Comme en Turquie, les conditions sont mauvaises pour les coursiers dans plusieurs pays. Des plates-formes de messagerie populaires comme la société allemande Gorillas, qui opère dans six pays et promet « des courses à votre porte en quelques minutes », ont été critiquées par les travailleurs pour ne pas avoir payé à temps, refusé de fournir un bon équipement de protection et licencié ceux qui osaient protester. ou se syndiquer.
L’Inde, qui abrite certaines des villes les plus encombrées au monde, affiche peut-être l’un des pires bilans. Plusieurs applications de livraison ont inondé le marché, se livrant une concurrence intense et promettant des livraisons en 10 minutes comme argument de vente. Mais les passagers, qui gagnent environ 47 dollars par semaine, en font les frais. Les frais hebdomadaires bonus obligent les chauffeurs à se précipiter pour passer des dizaines de commandes pendant les heures de pointe du déjeuner, ce qui entraîne des accidents de la route ou, pire encore, des décès. On ne sait pas combien de livreurs sont morts dans le pays.
En 2021, le Bureau of Labor Statistics des États-Unis a enregistré plus de 1 000 décès dans sa catégorie « chauffeurs/vendeurs », qui comprend les chauffeurs-livreurs basés sur des applications. Les décès étaient principalement dus à des accidents de la route, mais les abus de la part des clients et les agressions étaient également répertoriés – des problèmes courants pour les livreurs. Dans un cas en avril, une employée de DoorDash effectuant une livraison en Floride a été forcée de remonter dans sa voiture, conduite à des kilomètres et agressée sexuellement.
La Malaisie a signalé environ 1 200 accidents impliquant des livreurs en 2023. En Australie, des chercheurs ont découvert qu’un coursier sur trois se blesse au travail, mais que la plupart continuent de travailler.
De meilleurs équipements, de meilleurs salaires et une meilleure assurance maladie contribueraient grandement à protéger les livreurs, ont déclaré les experts. Mais les entreprises de livraison sont terrifiées à l’idée de fournir un meilleur équipement aux livreurs, car il pourrait être classé comme uniforme et indiquerait qu’un travailleur est un employé plutôt qu’un entrepreneur, explique Mark Graham, professeur à l’Oxford Internet Institute et directeur du Fairwork Project : qui évalue les entreprises dans plus de 30 pays sur des facteurs tels que la gestion des salaires et des assurances. Un employé aurait plus de droits et les entreprises pourraient être légalement responsables s’il se blesse ou meurt au travail.
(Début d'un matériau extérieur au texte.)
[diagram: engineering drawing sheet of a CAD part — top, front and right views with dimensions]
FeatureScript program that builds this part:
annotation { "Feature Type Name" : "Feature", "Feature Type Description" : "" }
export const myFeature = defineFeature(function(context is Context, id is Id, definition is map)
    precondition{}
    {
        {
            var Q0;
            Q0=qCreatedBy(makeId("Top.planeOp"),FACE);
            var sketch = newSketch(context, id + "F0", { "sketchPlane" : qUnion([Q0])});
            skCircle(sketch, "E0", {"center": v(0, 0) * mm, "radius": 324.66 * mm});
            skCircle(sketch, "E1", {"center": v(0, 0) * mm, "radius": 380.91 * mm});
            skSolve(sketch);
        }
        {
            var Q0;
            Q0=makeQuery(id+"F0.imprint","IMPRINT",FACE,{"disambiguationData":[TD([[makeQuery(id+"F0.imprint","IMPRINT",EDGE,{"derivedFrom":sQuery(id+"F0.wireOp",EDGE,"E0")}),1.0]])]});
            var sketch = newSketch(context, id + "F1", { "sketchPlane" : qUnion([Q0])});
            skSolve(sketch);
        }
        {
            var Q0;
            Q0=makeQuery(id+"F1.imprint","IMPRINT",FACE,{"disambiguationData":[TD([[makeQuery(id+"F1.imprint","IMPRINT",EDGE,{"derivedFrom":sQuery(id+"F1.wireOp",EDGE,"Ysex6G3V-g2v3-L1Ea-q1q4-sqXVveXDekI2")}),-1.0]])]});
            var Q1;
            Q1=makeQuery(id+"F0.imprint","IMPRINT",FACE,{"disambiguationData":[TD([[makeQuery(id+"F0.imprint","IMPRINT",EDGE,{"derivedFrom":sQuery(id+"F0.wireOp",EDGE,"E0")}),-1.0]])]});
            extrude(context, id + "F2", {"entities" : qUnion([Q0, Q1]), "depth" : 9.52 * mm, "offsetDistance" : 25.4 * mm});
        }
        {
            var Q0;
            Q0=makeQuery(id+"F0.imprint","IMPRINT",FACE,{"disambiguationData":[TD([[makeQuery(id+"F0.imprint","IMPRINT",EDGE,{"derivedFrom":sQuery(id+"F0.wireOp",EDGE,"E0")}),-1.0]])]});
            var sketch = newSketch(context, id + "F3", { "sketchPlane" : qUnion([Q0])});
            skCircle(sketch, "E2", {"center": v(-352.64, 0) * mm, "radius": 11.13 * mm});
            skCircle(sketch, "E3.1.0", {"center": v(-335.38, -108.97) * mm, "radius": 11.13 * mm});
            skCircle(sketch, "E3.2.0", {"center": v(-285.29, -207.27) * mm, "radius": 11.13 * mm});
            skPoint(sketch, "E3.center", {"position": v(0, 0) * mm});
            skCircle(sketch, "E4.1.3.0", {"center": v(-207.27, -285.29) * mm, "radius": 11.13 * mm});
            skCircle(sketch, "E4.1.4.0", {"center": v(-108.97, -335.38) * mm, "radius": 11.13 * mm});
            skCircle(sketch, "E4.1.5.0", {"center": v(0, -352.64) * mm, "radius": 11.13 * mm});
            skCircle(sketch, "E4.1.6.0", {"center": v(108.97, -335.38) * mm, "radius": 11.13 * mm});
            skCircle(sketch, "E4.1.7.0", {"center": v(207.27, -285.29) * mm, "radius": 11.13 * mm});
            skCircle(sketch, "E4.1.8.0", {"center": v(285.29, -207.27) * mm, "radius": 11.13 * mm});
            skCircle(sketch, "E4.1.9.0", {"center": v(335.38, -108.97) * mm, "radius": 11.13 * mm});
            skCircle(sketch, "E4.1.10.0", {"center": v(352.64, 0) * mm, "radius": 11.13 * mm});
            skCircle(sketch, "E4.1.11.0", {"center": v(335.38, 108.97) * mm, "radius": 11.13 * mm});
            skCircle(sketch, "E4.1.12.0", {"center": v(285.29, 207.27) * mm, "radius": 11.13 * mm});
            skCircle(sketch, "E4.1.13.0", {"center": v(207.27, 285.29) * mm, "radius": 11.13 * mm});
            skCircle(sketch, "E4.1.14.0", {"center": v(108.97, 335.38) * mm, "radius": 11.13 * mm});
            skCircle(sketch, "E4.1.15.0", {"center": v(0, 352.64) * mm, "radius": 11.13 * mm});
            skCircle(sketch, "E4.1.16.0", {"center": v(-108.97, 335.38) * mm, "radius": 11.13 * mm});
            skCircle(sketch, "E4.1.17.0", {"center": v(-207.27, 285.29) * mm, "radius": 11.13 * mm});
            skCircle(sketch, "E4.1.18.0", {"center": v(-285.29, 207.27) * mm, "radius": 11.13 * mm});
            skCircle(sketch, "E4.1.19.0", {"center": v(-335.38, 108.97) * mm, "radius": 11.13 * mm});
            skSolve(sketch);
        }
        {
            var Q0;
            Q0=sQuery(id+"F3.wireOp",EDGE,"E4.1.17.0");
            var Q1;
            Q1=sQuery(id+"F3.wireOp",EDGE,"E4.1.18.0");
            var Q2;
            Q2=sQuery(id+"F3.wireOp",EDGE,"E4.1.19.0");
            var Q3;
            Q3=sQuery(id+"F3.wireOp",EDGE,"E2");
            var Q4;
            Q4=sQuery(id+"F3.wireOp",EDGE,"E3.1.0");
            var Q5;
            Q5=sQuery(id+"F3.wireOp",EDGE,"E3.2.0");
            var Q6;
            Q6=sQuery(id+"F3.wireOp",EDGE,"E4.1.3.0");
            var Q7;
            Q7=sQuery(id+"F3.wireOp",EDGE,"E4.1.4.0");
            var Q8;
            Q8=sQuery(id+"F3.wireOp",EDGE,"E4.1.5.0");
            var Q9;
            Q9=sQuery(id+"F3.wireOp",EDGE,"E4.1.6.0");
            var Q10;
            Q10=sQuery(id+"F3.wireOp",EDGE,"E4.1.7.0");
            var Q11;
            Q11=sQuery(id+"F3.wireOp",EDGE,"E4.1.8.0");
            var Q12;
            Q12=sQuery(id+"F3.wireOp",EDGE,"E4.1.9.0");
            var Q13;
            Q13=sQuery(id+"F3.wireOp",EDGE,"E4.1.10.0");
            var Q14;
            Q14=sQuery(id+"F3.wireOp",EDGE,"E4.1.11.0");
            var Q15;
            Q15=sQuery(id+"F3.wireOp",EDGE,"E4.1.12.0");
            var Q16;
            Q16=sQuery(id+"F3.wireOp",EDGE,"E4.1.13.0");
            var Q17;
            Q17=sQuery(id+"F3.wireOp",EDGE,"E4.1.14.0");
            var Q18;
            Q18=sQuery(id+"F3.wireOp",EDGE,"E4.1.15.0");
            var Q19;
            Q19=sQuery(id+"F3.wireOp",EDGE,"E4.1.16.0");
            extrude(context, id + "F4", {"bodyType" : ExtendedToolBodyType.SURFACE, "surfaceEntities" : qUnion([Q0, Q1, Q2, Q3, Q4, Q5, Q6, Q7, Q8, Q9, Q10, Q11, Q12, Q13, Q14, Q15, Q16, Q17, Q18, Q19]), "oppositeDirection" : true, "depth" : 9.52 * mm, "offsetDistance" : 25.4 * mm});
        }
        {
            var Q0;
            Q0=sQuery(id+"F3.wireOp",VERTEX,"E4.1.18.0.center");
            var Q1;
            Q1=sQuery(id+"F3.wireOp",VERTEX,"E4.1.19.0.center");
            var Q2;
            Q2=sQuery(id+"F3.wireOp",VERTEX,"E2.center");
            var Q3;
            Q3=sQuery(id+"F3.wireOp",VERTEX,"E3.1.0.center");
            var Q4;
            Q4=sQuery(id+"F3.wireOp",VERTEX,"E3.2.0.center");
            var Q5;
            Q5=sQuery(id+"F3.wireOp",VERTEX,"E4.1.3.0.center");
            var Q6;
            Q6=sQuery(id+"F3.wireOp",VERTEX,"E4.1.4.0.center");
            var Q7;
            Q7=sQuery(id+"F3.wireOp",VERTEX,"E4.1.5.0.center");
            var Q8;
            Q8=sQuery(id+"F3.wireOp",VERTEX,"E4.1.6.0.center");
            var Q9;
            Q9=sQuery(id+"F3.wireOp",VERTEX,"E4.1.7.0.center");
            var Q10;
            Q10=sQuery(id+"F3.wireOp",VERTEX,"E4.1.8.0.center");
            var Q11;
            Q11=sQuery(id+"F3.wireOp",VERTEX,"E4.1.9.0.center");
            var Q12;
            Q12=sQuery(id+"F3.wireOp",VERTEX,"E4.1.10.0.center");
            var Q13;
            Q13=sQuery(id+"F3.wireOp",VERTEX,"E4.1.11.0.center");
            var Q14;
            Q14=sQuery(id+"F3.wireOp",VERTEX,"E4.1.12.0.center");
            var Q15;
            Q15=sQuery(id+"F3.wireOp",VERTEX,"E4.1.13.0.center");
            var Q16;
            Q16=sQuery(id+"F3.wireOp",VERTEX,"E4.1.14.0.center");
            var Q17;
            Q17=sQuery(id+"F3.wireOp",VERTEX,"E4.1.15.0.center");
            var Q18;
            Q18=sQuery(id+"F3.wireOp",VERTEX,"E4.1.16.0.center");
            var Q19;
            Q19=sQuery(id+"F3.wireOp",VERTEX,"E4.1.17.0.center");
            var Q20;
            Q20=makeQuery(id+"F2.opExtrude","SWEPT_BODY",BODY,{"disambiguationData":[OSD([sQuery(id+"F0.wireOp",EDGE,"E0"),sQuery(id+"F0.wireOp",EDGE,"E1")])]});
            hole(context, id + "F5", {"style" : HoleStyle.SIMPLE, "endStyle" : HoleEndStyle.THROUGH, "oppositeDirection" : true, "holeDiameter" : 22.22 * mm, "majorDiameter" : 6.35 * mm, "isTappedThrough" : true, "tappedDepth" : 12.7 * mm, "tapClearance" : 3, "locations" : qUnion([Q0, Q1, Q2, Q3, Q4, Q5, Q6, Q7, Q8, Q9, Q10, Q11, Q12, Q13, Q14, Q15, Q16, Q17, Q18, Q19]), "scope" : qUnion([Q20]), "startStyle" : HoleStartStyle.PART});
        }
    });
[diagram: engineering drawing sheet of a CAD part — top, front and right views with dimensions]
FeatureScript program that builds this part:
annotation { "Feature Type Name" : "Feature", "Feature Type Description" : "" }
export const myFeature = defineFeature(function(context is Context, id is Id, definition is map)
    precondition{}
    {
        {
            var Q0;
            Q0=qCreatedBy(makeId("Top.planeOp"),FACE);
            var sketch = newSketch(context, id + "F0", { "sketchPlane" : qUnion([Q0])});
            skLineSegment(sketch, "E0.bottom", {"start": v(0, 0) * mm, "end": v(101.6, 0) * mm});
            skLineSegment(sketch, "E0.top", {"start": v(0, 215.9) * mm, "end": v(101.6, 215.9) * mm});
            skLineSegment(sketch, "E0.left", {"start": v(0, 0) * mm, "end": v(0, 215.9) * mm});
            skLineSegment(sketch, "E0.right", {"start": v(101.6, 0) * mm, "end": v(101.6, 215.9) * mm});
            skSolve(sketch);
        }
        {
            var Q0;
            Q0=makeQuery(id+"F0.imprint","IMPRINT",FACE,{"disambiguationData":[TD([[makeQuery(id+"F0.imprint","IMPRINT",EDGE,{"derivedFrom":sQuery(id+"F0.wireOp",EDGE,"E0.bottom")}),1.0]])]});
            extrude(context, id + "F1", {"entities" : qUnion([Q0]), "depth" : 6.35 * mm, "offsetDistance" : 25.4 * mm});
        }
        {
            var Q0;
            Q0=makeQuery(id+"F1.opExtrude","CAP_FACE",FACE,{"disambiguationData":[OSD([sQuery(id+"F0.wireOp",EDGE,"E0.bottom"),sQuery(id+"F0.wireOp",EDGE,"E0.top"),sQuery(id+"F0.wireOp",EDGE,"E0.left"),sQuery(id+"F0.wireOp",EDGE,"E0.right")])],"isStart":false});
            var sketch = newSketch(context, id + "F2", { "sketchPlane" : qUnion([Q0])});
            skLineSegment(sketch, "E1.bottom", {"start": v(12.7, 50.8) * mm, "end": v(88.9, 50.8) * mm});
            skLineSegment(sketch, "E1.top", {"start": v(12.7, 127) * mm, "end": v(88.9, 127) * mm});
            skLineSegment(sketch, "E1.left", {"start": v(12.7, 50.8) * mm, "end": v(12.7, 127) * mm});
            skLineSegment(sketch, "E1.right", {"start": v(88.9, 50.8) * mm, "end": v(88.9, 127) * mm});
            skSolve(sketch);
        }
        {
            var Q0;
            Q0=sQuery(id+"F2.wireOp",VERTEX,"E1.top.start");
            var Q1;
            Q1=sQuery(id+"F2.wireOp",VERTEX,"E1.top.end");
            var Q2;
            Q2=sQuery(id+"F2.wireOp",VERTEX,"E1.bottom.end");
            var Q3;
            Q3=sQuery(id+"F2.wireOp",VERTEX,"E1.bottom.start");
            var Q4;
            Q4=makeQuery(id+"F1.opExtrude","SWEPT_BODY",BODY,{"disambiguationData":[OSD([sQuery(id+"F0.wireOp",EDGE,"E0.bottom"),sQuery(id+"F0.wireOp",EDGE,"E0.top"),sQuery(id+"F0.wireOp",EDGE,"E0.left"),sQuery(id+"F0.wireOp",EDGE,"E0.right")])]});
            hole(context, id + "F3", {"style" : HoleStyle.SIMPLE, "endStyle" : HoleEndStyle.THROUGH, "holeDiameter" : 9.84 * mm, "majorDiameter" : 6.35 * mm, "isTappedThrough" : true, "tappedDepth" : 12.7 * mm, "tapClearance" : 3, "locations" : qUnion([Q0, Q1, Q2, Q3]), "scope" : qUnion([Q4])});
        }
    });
« La plupart des préjudices subis par les travailleurs peuvent être attribués à la situation précaire dans laquelle ils se trouvent placés en raison de leur classification comme travailleurs indépendants », a déclaré Graham, soulignant la nécessité de contrats appropriés. « Si vous prenez un membre relativement pauvre de la société et que vous l’engagez à travailler sur votre plateforme sans formation, sans équipement de sécurité et sans filet de sécurité, vous faites le choix actif de faire peser beaucoup de risques uniquement sur les épaules de ce travailleur. .»
Que se passe-t-il ensuite dans le cas de Gocer ?
Metin Gocer, le père du défunt coureur, fera appel de la sentence, a déclaré mardi son avocat aux journalistes présents au tribunal.
La Turquie est l’un des plus puissants alliés et donateurs d’aide de la Somalie. Alors que les autorités enquêtent sur la manière dont Mohamud a pu quitter le pays après l’accident, le président Cheikh Mohamud a déclaré en décembre à l’agence de presse Associated Press que son fils n’avait pas « fui » la Turquie et qu’il lui avait conseillé de se présenter au tribunal.
« La Turquie est un pays frère », a déclaré le président. « Nous respectons les lois, la justice et le système judiciaire. En tant que président de la Somalie, je ne permettrai jamais à quiconque de violer le système judiciaire de ce pays.»